TEXT BLOCK:

________

How big data can answer fundamental questions about human health

How big data can answer fundamental questions about human health

Fly into Britain's Manchester Airport these days and you might spot a new landmark amid the urban sprawl on the ground below. Two huge white cylinders stand sentinel: the only outward sign of a massive biomedical project that promises a revolution in science and health care. And like all revolutions, this one is born in blood.

The cylinders pump liquid nitrogen into a facility called the U.K. Biobank. Inside the walls of this anonymous-looking industrial unit, scientists hold the bodily fluids of half a million Britons in state-of-the-art, robot-managed freezers. Research does not come more open-access than this. Blood biochemistry, genetic analysis, images of brains, hearts, and other organs — all the internal secrets of volunteers — are combined with intimate personal confessions about lifestyle, such as how many sexual partners someone's had, how much alcohol they drink, and if they routinely drive faster than the motorway speed limit.

________

INFORMATION:
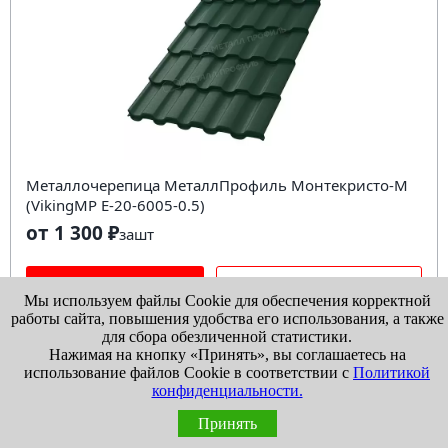
Металлочерепица МеталлПрофиль Монтекристо-M
(VikingMP E-20-6005-0.5)
от 1 300 ₽
за
шт
В КОРЗИНУ
КУПИТЬ В 1 КЛИК
Мы используем файлы Cookie для обеспечения корректной
работы сайта, повышения удобства его использования, а также
Сравнить
В избранное
для сбора обезличенной статистики.
Нажимая на кнопку «Принять», вы соглашаетесь на
Нужна консультация?
использование файлов Cookie в соответствии с
Политикой
конфиденциальности.
....
1
2
3
4
5
8
Принять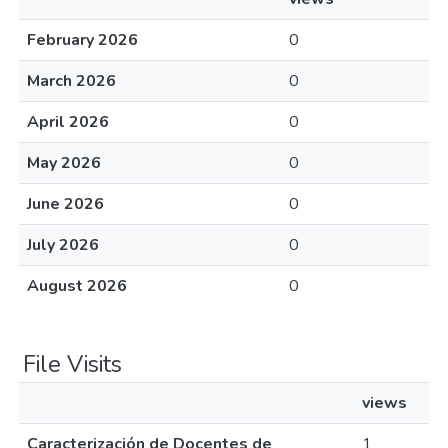
February 2026
0
March 2026
0
April 2026
0
May 2026
0
June 2026
0
July 2026
0
August 2026
0
File Visits
views
Caracterización de Docentes de
1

________

TASKS TO PERFORM:
#1 Do these statements agree with the Biobank passage? Answer yes or no for each, quoting the words that settle it.
(a) The two white cylinders pump liquid nitrogen into the U.K. Biobank.
(b) The facility holds the bodily fluids of a million Britons.
(c) People manage the freezers by hand.
#2 Could you extract the part of the Biobank passage between "The cylinders pump" and "motorway speed limit.", inclusive?
You can leave the data aside.

PROBLEM SOLUTIONS:
#1
(a) Yes: "The cylinders pump liquid nitrogen into a facility called the U.K. Biobank."
(b) No: "scientists hold the bodily fluids of half a million Britons"
(c) No: "in state-of-the-art, robot-managed freezers"

#2
The cylinders pump liquid nitrogen into a facility called the U.K. Biobank. Inside the walls of this anonymous-looking industrial unit, scientists hold the bodily fluids of half a million Britons in state-of-the-art, robot-managed freezers. Research does not come more open-access than this. Blood biochemistry, genetic analysis, images of brains, hearts, and other organs — all the internal secrets of volunteers — are combined with intimate personal confessions about lifestyle, such as how many sexual partners someone's had, how much alcohol they drink, and if they routinely drive faster than the motorway speed limit.